Yesterday my friend, the historian and collector Deepak Rao, took me for what he excitedly described as a “peep show” in the corridors of the Bombay Municipal Corporation, which are lined with glass-faced cupboards containing a veritable treasure trove of municipal archives. Deepak is the only person I know who will compare the delight of visiting a rare archive to the pleasures of a brothel. And his “peep show” was indeed titillating. Everything from the proceedings of the Corporation House, to the departmental files of the Education, Sanitation, Improvements and Standing Committee are carefully stored in bound volumes which are seemingly catalogued according to an internal file keeping system, going back to the 1880s (!). Today I again returned to the corridors of the Municipal Corporation, this time to the Estates and Land Management Department at Manish Market. I gazed longingly at the files stacked next to the desk where I was sitting, each of which contain the files for individual plots in the old Scheme no.5 of the Bombay Improvement Trust, the neighbourhoods of Dadar and Matunga. While I am scheming to get access to the records in the main office I saw in the glass cupboards today, the hope of accessing these mountains of detailed files for research is a distant dream. The builders would sooner burn the place down.

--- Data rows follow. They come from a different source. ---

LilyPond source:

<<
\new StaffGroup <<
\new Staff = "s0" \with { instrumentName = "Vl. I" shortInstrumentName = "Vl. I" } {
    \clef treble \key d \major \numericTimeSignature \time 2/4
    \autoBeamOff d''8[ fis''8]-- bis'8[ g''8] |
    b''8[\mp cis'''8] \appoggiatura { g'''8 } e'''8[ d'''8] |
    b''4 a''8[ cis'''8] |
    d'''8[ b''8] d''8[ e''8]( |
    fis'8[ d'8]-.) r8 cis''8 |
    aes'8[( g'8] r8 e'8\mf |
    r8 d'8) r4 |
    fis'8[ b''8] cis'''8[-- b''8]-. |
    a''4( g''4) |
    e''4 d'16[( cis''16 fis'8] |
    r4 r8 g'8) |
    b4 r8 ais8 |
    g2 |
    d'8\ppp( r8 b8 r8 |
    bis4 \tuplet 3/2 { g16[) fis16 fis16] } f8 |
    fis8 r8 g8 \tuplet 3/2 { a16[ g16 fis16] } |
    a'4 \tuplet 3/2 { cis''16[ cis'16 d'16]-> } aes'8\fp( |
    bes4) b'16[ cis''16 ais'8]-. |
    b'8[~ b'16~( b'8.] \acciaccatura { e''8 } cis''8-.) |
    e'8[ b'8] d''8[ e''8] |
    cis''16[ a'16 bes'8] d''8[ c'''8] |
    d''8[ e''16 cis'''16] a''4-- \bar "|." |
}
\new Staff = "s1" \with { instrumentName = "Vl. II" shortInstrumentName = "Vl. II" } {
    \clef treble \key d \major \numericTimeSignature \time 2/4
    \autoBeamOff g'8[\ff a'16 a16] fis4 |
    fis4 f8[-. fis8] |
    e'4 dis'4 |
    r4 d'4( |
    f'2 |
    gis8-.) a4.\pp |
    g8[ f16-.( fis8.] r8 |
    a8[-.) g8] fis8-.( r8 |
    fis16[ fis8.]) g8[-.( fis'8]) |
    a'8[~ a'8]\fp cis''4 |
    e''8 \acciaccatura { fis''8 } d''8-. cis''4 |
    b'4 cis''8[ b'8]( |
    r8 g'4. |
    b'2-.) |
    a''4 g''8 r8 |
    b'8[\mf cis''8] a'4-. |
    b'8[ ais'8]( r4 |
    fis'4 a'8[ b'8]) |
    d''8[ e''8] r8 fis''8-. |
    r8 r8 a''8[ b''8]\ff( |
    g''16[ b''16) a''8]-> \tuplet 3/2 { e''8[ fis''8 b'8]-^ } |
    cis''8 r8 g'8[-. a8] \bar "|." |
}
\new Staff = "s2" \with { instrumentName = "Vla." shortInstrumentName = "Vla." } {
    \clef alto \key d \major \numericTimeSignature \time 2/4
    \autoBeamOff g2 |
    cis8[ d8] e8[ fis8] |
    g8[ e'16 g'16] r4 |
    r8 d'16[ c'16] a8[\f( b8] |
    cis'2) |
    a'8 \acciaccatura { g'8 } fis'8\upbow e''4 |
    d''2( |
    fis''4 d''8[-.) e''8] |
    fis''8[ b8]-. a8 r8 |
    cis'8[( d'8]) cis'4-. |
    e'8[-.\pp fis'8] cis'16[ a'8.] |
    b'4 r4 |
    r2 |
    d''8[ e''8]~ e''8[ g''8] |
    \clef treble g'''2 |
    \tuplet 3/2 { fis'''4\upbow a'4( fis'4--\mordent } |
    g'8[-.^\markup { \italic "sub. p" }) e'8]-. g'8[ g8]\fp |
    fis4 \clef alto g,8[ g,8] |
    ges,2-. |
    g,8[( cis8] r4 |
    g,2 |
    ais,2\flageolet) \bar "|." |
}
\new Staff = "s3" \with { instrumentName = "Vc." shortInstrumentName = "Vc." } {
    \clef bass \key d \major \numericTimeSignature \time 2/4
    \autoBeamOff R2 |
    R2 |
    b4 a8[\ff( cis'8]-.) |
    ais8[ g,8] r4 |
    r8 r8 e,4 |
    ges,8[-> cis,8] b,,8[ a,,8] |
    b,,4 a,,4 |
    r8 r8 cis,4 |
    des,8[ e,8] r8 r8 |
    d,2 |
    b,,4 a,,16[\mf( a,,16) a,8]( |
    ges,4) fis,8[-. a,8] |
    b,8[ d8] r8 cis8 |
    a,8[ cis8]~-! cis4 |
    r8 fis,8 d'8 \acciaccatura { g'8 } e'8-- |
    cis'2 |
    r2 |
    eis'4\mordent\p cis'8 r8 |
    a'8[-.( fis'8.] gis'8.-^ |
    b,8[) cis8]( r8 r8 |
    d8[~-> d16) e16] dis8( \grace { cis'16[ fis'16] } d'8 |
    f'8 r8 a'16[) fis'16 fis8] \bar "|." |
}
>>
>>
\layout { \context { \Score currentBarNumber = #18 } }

Visiting the Municipal Corporation
Expanding the Franchise
A friend from Pune, Dnyanada, while visiting today reminded me that there are two types of scholars — those who are studious, and those who are creative. And historians, in most cases, must value the former as much, if not more, than the latter. For while there is no denying the labour of creativity involved in the act of interpretation, for under-investigated areas such as the urban history of modern India, give me a studious archive rat any day. The recently deceased Raj Chandavarkar always insisted, often polemically, that the most basic questions about urban history, such as about party politics in the Bombay Municipal Corporation, have still not been written about in any serious way, and the new research interest in cities will prove ephemeral without a solid empirical focus. Indeed a basic political history of the municipal corporation is waiting to be written, and the primary materials for this task can, I am confident, be found in the Maharashtra State Archives.

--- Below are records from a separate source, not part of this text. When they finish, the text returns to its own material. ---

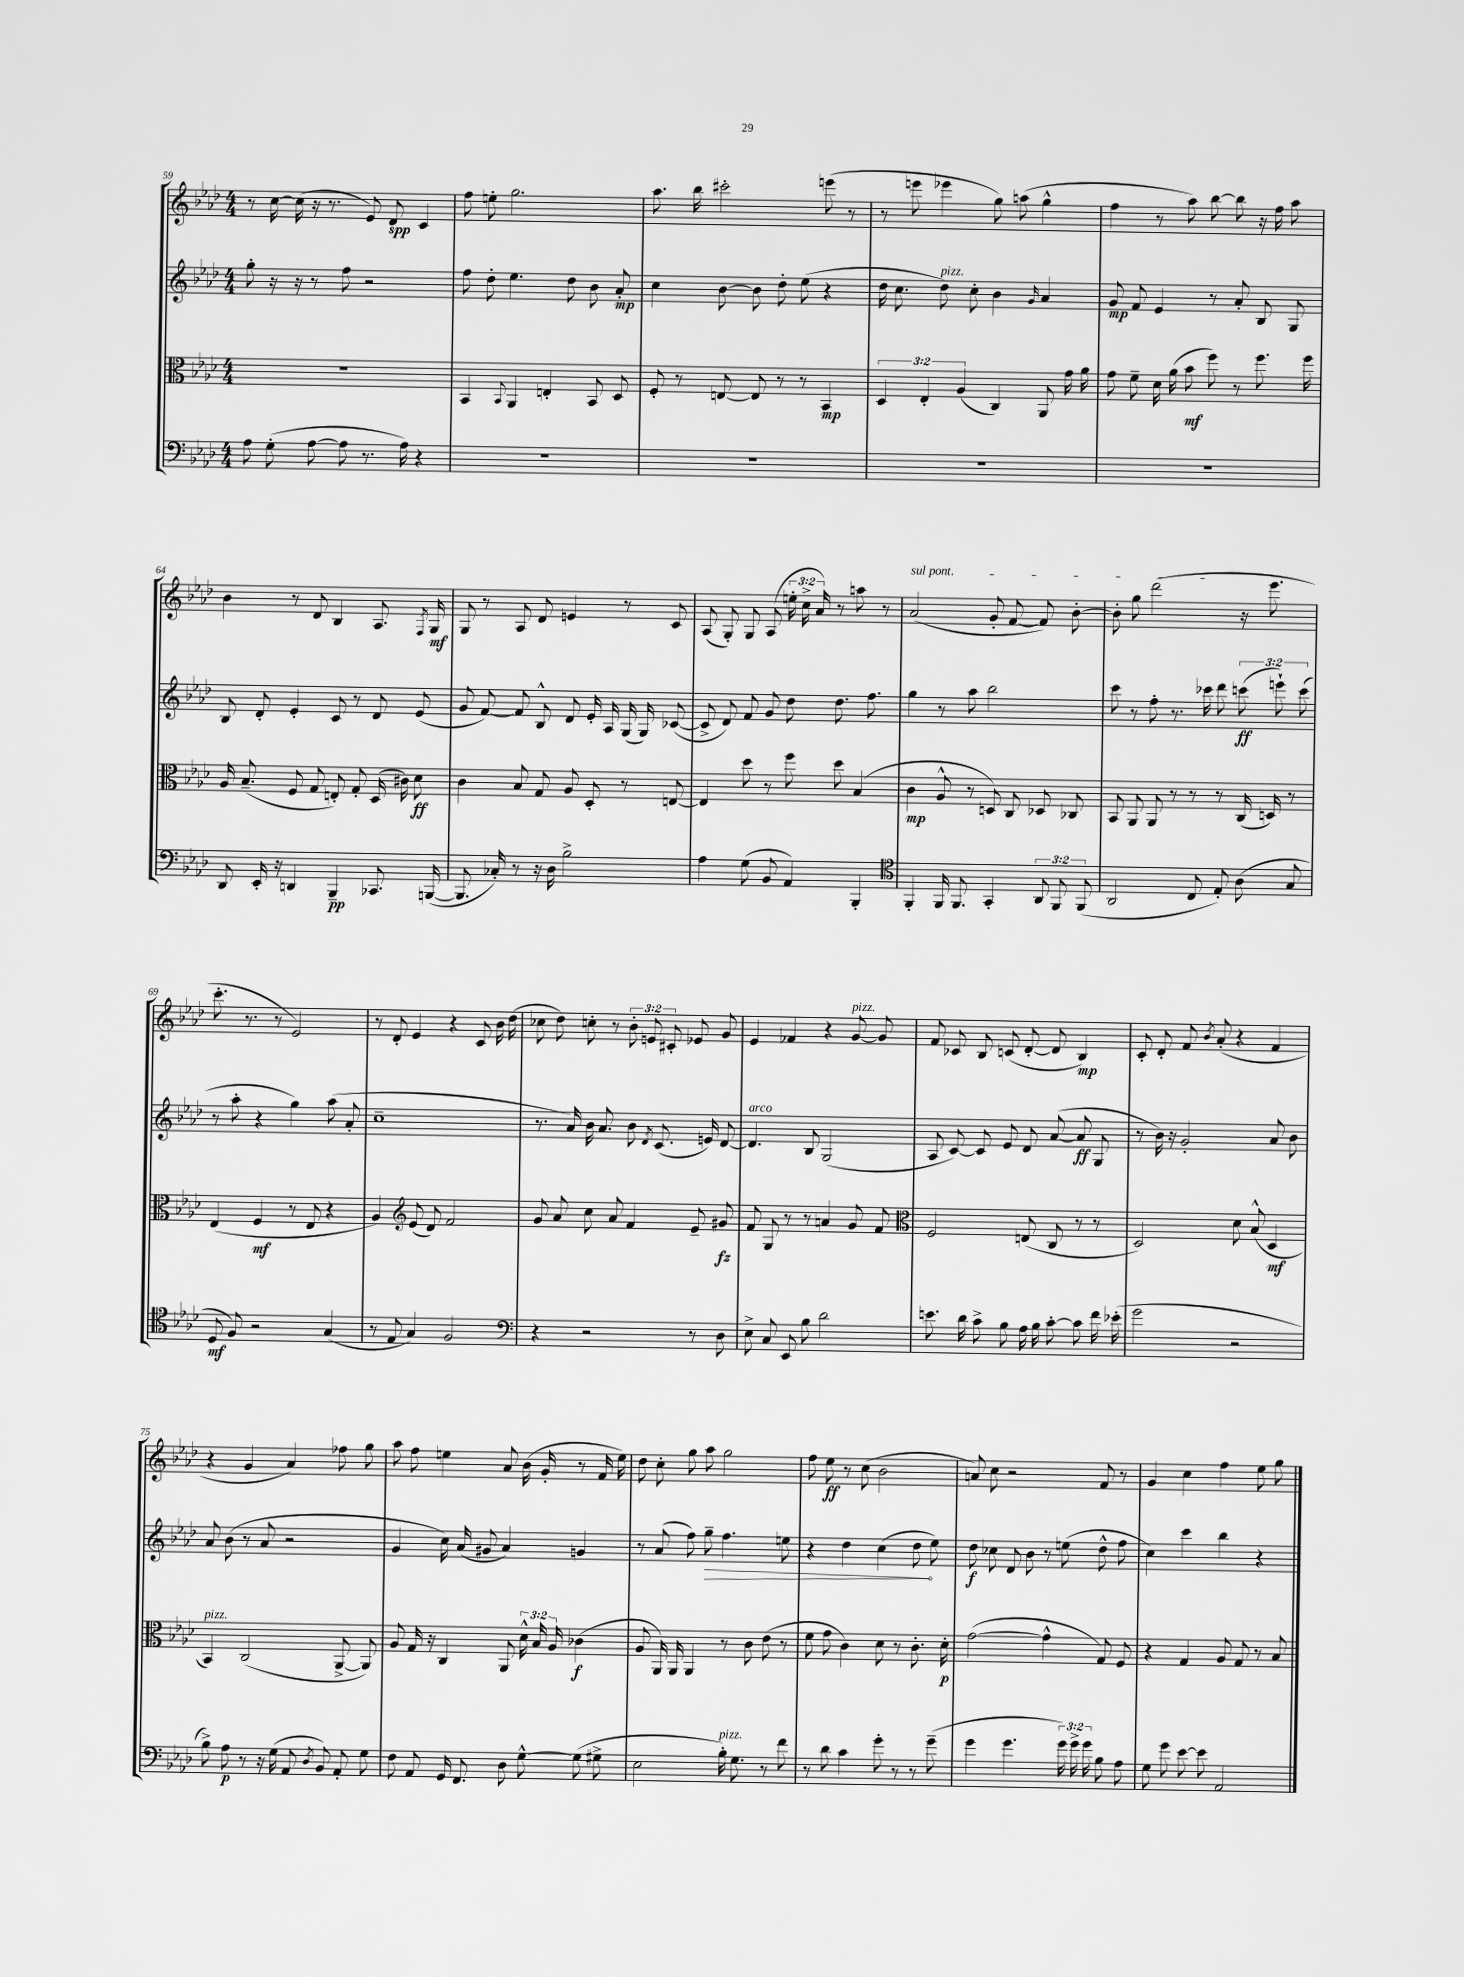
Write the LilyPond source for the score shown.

<<
\new StaffGroup <<
\new Staff = "s0" {
    \clef treble \key aes \major \numericTimeSignature \time 4/4 \override Staff.TupletNumber.text = #tuplet-number::calc-fraction-text
    \autoBeamOff r8 c''16~ c''16( r16 r8. ees'8) des'8\spp c'4 |
    f''8 e''8-. g''2. |
    aes''8. bes''16 cis'''2-. e'''8( r8 |
    r8 e'''8 ees'''4 g''8) a''8( g''4-^ |
    f''4 r8 aes''8) bes''8~ bes''8 r16 f''16 aes''8 |
    bes'4 r8 des'8 bes4 aes8. \acciaccatura { f8 } g16\mf |
    g8 r8 aes8 des'8 e'4 r8 c'8 |
    aes8( g8-.) g8 aes8( \tuplet 3/2 { e''16-. c''16-> aes'16) } r8 a''8 r8 |
    \once \override TextSpanner.bound-details.left.text = \markup { \italic "sul pont." } aes'2\startTextSpan( g'8-. f'8~ f'8) bes'8~-. |
    bes'8-. g''8 des'''2\stopTextSpan( r16 ees'''8. |
    c'''8.-. r8. r8 ees'2) |
    r8 des'8-. ees'4 r4 c'8 bes'16 des''16( |
    ces''8 des''8) c''8-. r8 \tuplet 3/2 { bes'8-. e'8 cis'8-. } ees'8 g'8 |
    ees'4 fes'4 r4 g'8~^\markup { \italic "pizz." } g'8 |
    f'8 ces'8 bes8 c'8( des'8~-. des'8 bes4\mp) |
    c'8-. des'8-. f'8 \acciaccatura { bes'8 } aes'8-.( r4 f'4 |
    r4 g'4 aes'4) fes''8 g''8 |
    aes''8 f''8 e''4 aes'8 bes'16( g'16-. r8 f'16 e''16) |
    des''8 c''8-. g''8 aes''8 g''2 |
    f''8 ees''8\ff r8 c''8( bes'2 |
    a'8) c''8 r2 f'8 r8 |
    g'4 c''4 f''4 ees''8 g''8 \bar "|." |
}
\new Staff = "s1" {
    \clef treble \key aes \major \numericTimeSignature \time 4/4 \override Staff.TupletNumber.text = #tuplet-number::calc-fraction-text
    \autoBeamOff g''8-. r16 r16 r8 f''8 r2 |
    f''8 des''8-. ees''4. des''8 bes'8 aes'8-.\mp |
    c''4 bes'8~ bes'8 des''8-. ees''8( r4 |
    des''16 c''8. des''8^\markup { \italic "pizz." }) c''8-. bes'4 \grace { g'16 } aes'4 |
    g'8\mp f'8 ees'4 r8 aes'8-. bes8 g8 |
    bes8 des'8-. ees'4-. c'8 r8 des'8 ees'8( |
    g'8 f'8~) f'8 bes8-^ des'8 ees'16-. aes16 g16( g16) ces'8~( |
    ces'8-> des'8) f'8 g'8 des''8 des''8. f''8. |
    g''4 r8 aes''8 bes''2 |
    c'''8 r8 f''8-. r8. ces'''16 des'''8 \tuplet 3/2 { c'''8\ff( e'''8-!) c'''8( } |
    r8 aes''8-. r4 g''4) aes''8( aes'8-. |
    c''1-- |
    r8. aes'16) bes'16 aes'8. bes'8 \acciaccatura { des'8 } c'8.( e'16) des'8~ |
    des'4.^\markup { \italic "arco" } bes8 g2( |
    aes8 c'8~) c'8 ees'8 des'8 aes'8~( aes'8\ff g8 |
    r8 bes'16) r16 g'2-. aes'8 bes'8 |
    aes'8 bes'8( r8 aes'8 r2 |
    g'4 c''16) aes'16( gis'8 aes'4) g'4 |
    r8 aes'8( f''8) \once \override Hairpin.circled-tip = ##t g''8--\> f''4. e''8 |
    r4 des''4 c''4( des''8\! ees''8) |
    des''8\f ces''8 des'8 bes'8 r8 e''8( des''8-^ f''8 |
    c''4) c'''4 bes''4 r4 \bar "|." |
}
\new Staff = "s2" {
    \clef alto \key aes \major \numericTimeSignature \time 4/4 \override Staff.TupletNumber.text = #tuplet-number::calc-fraction-text
    \autoBeamOff R1 |
    bes,4 \appoggiatura { bes,8 } aes,4 e4-. bes,8 des8 |
    f8-. r8 e8~ e8 r8 r8 bes,4\mp |
    \tuplet 3/2 { des4 ees4-. aes4( } c4) aes,8 g'16 aes'16 |
    g'8 f'8-- des'16 aes'16( bes'8\mf f''8) r8 f''8. f''16 |
    aes16 bes8.--( f8 g8 e8-.) g8-. des16( cis'16) des'8\ff |
    c'4 bes8 g8 aes8 des8-. r8 e8~ |
    e4 des''8 r8 f''8 des''8 bes4( |
    c'4\mp aes8-^ r8 d8) c8 des8 ces8 |
    bes,8 aes,8 aes,8 r8 r8 r8 c16( d16) r8 |
    ees4( f4\mf r8 ees8 r4 |
    aes4) \clef treble ees'8( des'8) f'2 |
    g'8 aes'8 c''8 aes'8 f'4 ees'8-- gis'8\fz |
    f'8 g8 r8 r8 a'4 g'8 f'8 |
    \clef alto f2 e8( c8 r8 r8 |
    des2) des'8 bes8-^( des4\mf |
    bes,4^\markup { \italic "pizz." }) c2( aes,8~-> aes,8) |
    aes8 g16 r16 c4 aes,8 \tuplet 3/2 { des'16-^ bes16 aes16 } ces'4\f( |
    aes8 aes,16) aes,16 aes,4 r8 c'8 ees'8( r8 |
    f'8 g'8 c'4) des'8 r8 c'8.-. des'16-.\p |
    g'2~( g'4-^ g8) f8 |
    r4 g4 aes8 g8 r8 bes8 \bar "|." |
}
\new Staff = "s3" {
    \clef bass \key aes \major \numericTimeSignature \time 4/4 \override Staff.TupletNumber.text = #tuplet-number::calc-fraction-text
    \autoBeamOff aes8 g8-.( aes8~ aes8 r8. aes16) r4 |
    R1 |
    R1 |
    R1 |
    R1 |
    des,8 ees,16-. r16 d,4 bes,,4--\pp ces,8. b,,16~( |
    b,,8. ces16-.) r8 r16 des16 bes2-> |
    aes4 g8( bes,8 aes,4) bes,,4-. |
    \clef tenor f,4-. f,16 f,8. g,4-. \tuplet 3/2 { aes,8 f,8 f,8( } |
    aes,2 c8 ees8-.) aes8( g8 |
    des8\mf f8) r2 g4( |
    r8 ees8 g4) f2 |
    \clef bass r4 r2 r8 des8 |
    ees8-> c8 ees,8 bes8 des'2 |
    e'8. des'16 c'8-> bes8 aes16 bes16 c'8~-. c'8 f'16 ees'16-.( |
    g'2 r2 |
    bes8->) aes8\p r8 r16 g16( aes,8 \acciaccatura { des8 } bes,8) aes,8-. g8 |
    f8 aes,8 g,16 f,8. des8 g8~-^ g8( gis8-> |
    ees2 bes16-.^\markup { \italic "pizz." }) g8. r8 f'8 |
    r8 des'8 c'4 g'8-. r8 r8 g'8--( |
    g'4 g'4. \tuplet 3/2 { g'16) g'16-> g'16 } bes8 aes8 |
    g8 g'8 ees'8~ ees'8 aes,2 \bar "|." |
}
>>
>>
\layout { \context { \Score currentBarNumber = #59 } }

While sitting there yesterday, I happened upon a reference to a compilation of files from 1920-24 on “the reconstitution of the BMC on a more democratic basis” containing a fascinating debate around the extension of the municipal franchise following the constitutional reforms of 1919. Government sought an expansion in the franchise for municipal elections, which until 1920 was based on an electorate restricted to rate payers, who numbered no more than 12,000 in the entire City of Bombay. While the directive was to seek an expansion to between 50,000 to 60,000 voters for the reconstituted corporation, a debate ensued between British civil servants, and corporators and civic representatives, and nationalist reformers on the principle of the franchise. This was to be changed from a basis in “rate-payers” to “rent-payers”, the question arising as to the minimum rent paid which would qualify someone for the vote in Bombay City. Various statistical distributions of the rent-paying populations of each ward in the city were presented in the debate as to whether to fix the minimum from between Rs 10 to Rs 25.

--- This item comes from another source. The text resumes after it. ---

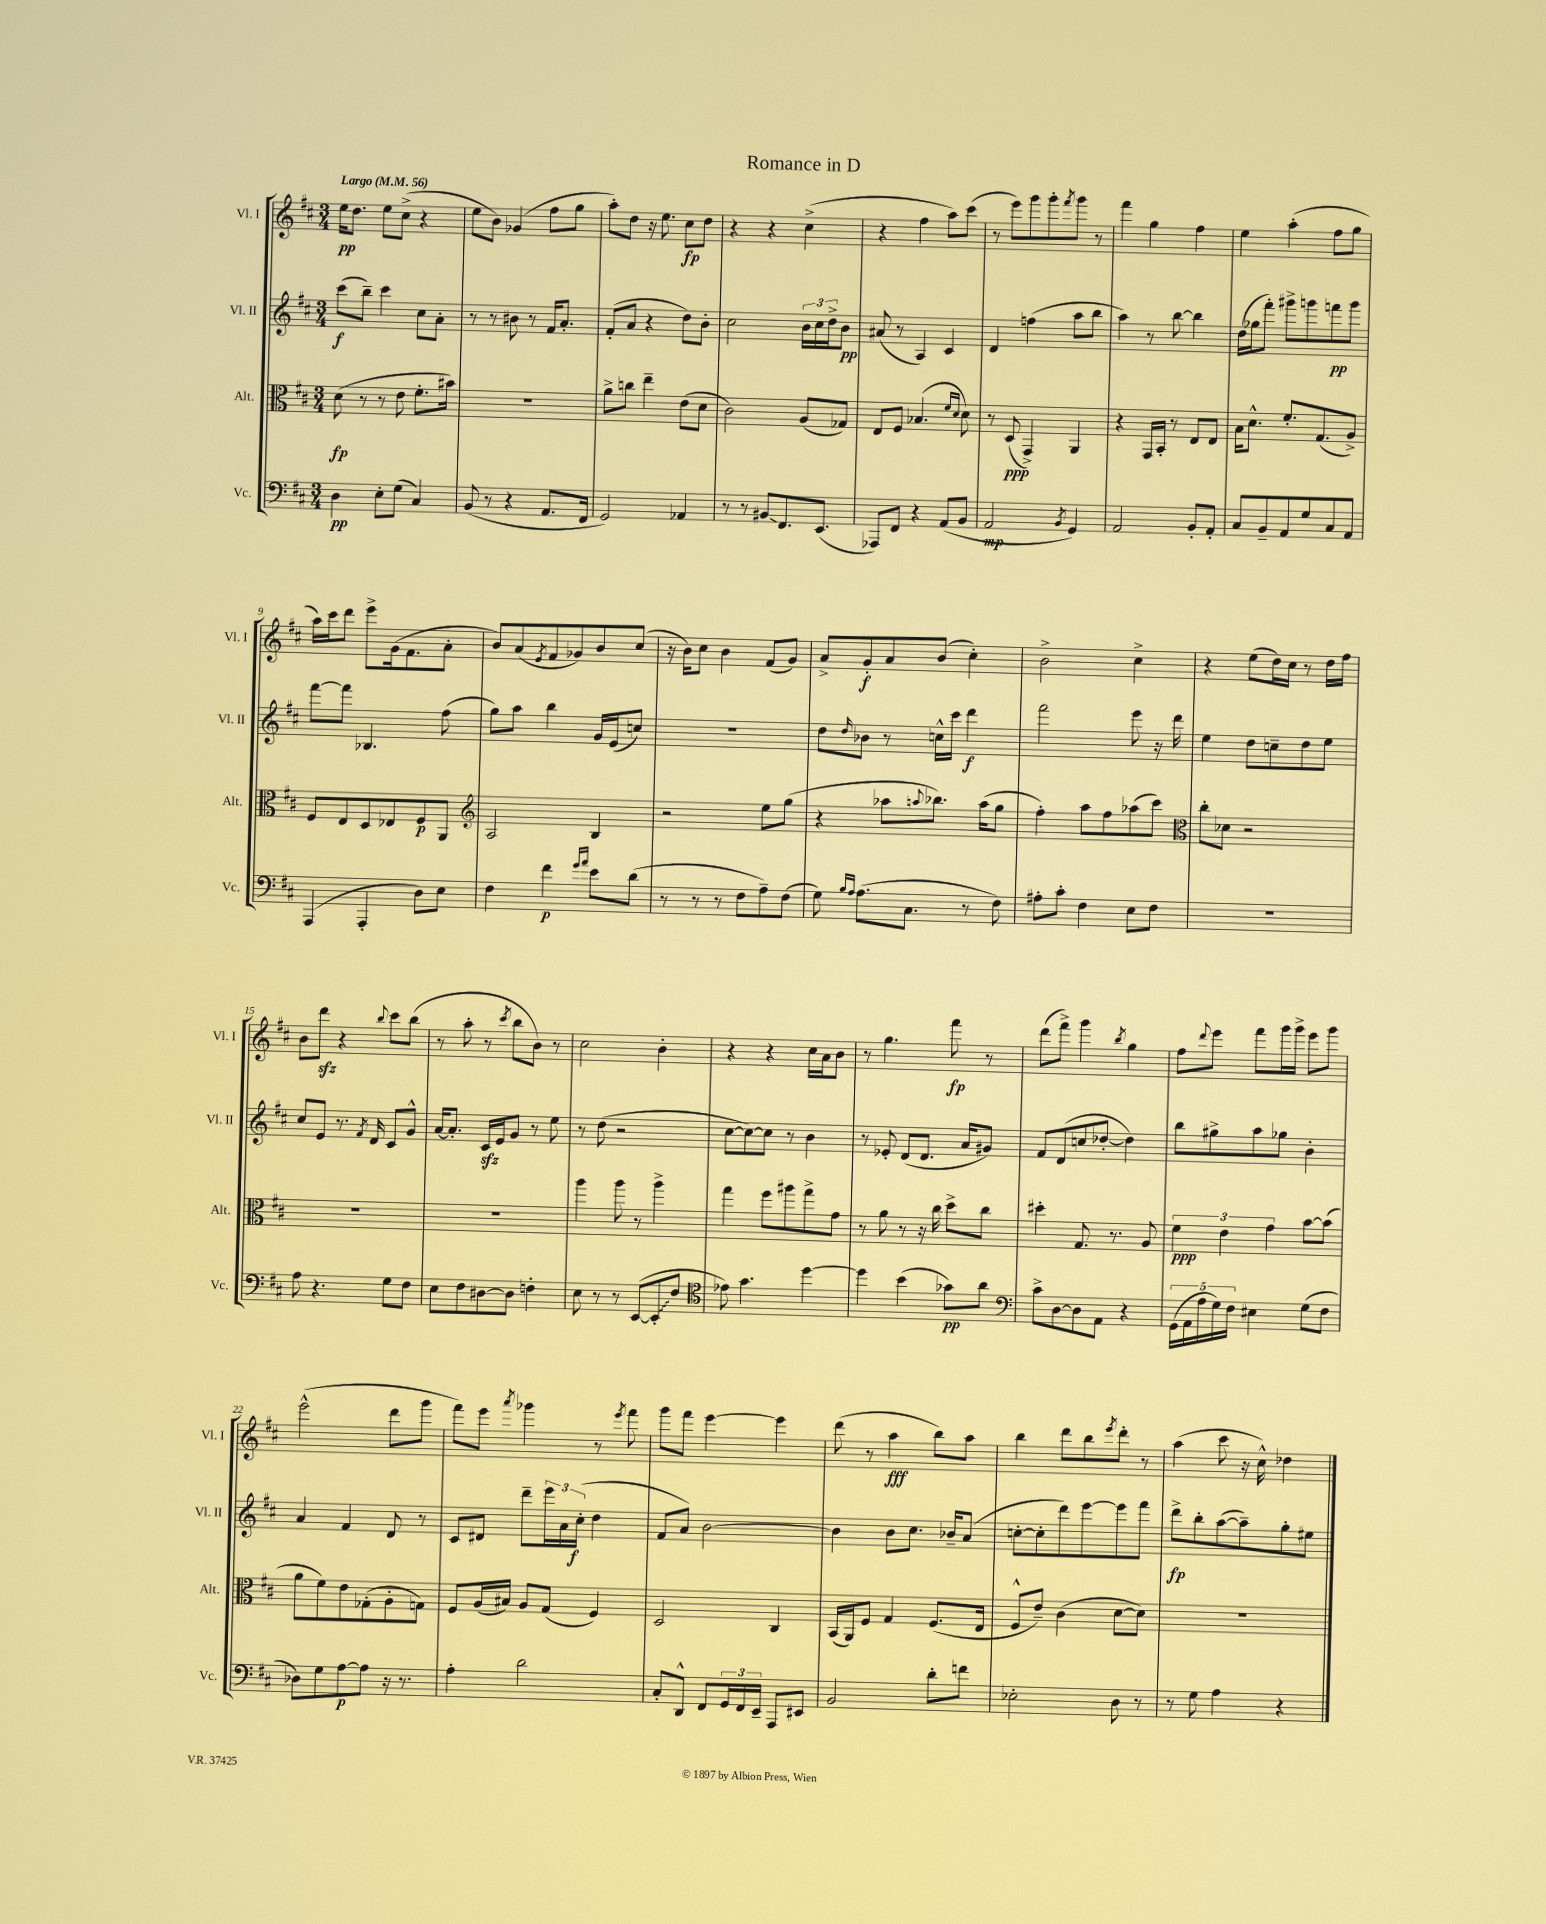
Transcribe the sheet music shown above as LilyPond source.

As I remarked to Nikhil, who initially got me thinking about municipal elections, this was the first time I had seen a real breakdown of ward-wise rates of rent in this period. This is where the debate also turned communal, as the question of reserved electorates for minorities such as Parsis, Mohammedans, Christians and others were mooted along with the new principles of expanding the franchise on the basis of rents, and increasing the number of seats in the Corporation. It seems from the correspondence between the Indian members of the Municipal Corporation and the British officials deliberating the new principles of enfranchisement that the former were concerned with the dilution in the influence of Parsi community, whom Ibrahim Rahimtoola hailed as having shouldered the great burden of local self-government (and who must have also represented a significant number of the rate payers in the old franchise). Nonetheless they rejected the idea of communal electorates as divisive and unnecessary to secure minority interests, which they still claimed would be best managed by a propertied elite. Some British officials strongly remarked that Government should not stick too closely to the “class of landlords” who on the one hand directed civic affairs and on the other hand abetted in the creation of slum areas, the single biggest problem of colonial administration in Bombay at this time. The expansion of the franchise based on rent payers was eventually accepted with some amendments, and instituted in 1923.